_DIRECTIONS_: Repeat word for word every line from the one holding "just not released" to the end of the material below.

_RECORDS SHOWN_:
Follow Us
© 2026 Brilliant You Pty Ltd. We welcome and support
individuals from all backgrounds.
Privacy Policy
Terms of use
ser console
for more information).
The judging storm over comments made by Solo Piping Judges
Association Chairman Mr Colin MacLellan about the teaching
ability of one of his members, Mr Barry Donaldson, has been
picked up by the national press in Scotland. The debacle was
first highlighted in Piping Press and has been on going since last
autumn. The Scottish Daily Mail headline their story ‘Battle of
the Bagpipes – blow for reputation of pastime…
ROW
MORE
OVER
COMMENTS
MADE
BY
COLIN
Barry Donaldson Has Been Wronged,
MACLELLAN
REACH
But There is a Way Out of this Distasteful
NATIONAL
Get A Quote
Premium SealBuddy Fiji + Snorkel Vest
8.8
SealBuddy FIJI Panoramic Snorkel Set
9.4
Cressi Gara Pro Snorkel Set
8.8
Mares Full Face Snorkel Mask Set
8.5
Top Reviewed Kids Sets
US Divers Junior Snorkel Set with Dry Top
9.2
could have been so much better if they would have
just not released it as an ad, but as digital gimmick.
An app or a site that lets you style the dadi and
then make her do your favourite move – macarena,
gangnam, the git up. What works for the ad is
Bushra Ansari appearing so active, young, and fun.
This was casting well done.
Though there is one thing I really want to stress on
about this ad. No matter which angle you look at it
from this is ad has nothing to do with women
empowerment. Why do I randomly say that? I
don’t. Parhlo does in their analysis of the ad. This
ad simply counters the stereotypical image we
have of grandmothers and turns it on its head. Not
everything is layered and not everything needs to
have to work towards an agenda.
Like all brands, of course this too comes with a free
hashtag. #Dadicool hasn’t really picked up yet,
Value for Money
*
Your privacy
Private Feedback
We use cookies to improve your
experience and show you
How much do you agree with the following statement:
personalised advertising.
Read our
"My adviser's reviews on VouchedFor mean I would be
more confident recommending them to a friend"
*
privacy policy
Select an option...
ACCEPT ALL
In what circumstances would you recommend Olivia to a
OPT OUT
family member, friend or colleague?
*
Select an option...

_ANSWER AREA_:
just not released it as an ad, but as digital gimmick.
An app or a site that lets you style the dadi and
then make her do your favourite move – macarena,
gangnam, the git up. What works for the ad is
Bushra Ansari appearing so active, young, and fun.
This was casting well done.
Though there is one thing I really want to stress on
about this ad. No matter which angle you look at it
from this is ad has nothing to do with women
empowerment. Why do I randomly say that? I
don’t. Parhlo does in their analysis of the ad. This
ad simply counters the stereotypical image we
have of grandmothers and turns it on its head. Not
everything is layered and not everything needs to
have to work towards an agenda.
Like all brands, of course this too comes with a free
hashtag. #Dadicool hasn’t really picked up yet,
Value for Money
*
Your privacy
Private Feedback
We use cookies to improve your
experience and show you
How much do you agree with the following statement:
personalised advertising.
Read our
"My adviser's reviews on VouchedFor mean I would be
more confident recommending them to a friend"
*
privacy policy
Select an option...
ACCEPT ALL
In what circumstances would you recommend Olivia to a
OPT OUT
family member, friend or colleague?
*
Select an option...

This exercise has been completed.